RECORDS FOR THIS TASK section start

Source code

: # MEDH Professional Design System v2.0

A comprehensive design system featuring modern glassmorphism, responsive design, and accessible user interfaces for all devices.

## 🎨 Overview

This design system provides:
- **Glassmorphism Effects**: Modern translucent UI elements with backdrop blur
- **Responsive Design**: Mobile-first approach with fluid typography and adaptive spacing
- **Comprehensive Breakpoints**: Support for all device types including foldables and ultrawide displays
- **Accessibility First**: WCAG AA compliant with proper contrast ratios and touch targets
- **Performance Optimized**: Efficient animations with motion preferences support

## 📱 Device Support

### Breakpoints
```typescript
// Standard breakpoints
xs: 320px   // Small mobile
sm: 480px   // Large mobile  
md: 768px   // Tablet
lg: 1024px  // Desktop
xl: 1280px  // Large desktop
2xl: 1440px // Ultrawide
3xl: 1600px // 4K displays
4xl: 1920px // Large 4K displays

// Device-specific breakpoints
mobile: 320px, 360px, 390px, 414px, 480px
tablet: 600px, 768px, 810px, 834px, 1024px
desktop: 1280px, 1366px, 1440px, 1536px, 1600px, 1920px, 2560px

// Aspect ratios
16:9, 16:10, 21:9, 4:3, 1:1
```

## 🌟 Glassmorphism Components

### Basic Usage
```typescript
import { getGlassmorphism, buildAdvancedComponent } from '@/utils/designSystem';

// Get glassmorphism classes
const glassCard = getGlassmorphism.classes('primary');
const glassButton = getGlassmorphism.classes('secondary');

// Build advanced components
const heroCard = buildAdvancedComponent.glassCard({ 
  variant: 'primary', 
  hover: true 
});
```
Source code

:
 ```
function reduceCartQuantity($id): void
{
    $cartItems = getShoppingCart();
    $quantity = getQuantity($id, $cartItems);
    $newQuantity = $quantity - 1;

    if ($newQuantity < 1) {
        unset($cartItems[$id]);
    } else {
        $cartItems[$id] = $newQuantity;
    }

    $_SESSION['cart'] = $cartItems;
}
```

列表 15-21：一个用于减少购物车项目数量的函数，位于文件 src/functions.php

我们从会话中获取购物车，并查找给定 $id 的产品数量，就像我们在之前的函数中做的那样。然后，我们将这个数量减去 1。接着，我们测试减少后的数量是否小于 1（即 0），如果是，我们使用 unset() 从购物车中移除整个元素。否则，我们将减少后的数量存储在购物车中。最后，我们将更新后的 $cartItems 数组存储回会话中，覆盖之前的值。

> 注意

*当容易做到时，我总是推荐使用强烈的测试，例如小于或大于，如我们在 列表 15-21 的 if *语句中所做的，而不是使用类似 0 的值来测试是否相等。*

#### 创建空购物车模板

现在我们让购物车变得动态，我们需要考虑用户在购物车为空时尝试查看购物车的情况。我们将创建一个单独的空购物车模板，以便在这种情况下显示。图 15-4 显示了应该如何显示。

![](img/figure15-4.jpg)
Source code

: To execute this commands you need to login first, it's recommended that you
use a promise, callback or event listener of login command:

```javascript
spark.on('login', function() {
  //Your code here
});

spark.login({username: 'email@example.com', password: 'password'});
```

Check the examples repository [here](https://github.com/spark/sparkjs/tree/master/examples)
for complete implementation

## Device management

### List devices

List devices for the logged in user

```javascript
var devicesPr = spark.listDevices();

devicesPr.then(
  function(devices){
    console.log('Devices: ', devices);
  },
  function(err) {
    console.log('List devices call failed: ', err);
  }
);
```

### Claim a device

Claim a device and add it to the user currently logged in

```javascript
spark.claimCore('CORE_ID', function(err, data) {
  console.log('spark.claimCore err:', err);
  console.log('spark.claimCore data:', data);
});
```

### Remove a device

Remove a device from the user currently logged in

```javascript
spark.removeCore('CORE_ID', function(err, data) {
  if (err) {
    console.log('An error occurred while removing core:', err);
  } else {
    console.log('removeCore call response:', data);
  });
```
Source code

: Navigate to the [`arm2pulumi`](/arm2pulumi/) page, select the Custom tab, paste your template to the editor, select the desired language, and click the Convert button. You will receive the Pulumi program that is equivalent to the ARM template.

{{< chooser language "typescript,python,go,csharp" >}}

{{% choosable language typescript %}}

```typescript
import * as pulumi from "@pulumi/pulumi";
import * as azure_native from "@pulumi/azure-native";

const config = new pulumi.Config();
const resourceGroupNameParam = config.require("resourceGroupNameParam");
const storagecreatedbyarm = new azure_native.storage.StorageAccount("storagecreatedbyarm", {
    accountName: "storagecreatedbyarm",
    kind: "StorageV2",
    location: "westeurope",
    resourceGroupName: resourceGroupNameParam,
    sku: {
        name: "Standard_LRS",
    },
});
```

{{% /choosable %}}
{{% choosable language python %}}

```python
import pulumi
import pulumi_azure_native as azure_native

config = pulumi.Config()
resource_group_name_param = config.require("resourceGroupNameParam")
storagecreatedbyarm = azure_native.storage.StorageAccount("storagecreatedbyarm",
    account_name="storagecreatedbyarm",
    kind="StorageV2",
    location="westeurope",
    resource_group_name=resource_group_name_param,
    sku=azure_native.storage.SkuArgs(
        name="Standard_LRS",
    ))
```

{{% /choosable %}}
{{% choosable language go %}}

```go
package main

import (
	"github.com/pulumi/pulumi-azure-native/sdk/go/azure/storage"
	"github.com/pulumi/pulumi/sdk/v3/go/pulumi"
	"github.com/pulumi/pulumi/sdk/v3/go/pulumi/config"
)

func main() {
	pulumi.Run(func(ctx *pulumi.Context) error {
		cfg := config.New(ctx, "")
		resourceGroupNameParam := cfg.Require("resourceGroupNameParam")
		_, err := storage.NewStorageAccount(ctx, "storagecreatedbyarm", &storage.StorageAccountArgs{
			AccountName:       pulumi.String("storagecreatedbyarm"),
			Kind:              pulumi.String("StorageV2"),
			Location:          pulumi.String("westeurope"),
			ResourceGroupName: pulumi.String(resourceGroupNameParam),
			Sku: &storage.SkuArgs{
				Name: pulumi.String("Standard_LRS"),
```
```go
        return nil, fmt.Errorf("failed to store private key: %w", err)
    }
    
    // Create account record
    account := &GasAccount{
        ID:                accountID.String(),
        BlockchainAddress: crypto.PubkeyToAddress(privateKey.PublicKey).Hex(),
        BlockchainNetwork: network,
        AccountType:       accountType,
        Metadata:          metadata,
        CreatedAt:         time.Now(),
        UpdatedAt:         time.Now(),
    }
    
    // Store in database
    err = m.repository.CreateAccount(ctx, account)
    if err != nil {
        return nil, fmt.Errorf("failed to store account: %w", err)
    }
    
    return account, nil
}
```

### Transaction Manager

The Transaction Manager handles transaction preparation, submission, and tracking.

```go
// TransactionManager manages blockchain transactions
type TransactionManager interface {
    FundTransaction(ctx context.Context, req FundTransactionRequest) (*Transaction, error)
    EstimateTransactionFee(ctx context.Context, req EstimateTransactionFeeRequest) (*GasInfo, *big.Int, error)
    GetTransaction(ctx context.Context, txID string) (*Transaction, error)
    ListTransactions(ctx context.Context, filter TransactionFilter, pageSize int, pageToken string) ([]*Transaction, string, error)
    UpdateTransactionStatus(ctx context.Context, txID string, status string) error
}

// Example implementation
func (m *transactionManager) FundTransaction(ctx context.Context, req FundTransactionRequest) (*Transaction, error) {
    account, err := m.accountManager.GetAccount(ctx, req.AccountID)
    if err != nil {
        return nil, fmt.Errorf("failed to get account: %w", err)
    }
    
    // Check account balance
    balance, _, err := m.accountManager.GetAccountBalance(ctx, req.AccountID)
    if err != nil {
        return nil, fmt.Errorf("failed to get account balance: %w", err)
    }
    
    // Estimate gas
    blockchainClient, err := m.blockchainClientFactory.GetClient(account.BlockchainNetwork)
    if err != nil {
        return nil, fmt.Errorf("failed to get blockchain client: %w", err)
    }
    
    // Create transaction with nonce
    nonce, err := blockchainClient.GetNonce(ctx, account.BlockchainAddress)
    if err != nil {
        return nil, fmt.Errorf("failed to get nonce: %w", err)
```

RECORDS FOR THIS TASK section end

PROBLEM TO SOLVE: Reproduce only the lines from the top of the material through the one bearing "- **Responsive Design**: Mobile-first", each exactly as it stands.

EXPECTED ANSWER:
Source code

: # MEDH Professional Design System v2.0

A comprehensive design system featuring modern glassmorphism, responsive design, and accessible user interfaces for all devices.

## 🎨 Overview

This design system provides:
- **Glassmorphism Effects**: Modern translucent UI elements with backdrop blur
- **Responsive Design**: Mobile-first approach with fluid typography and adaptive spacing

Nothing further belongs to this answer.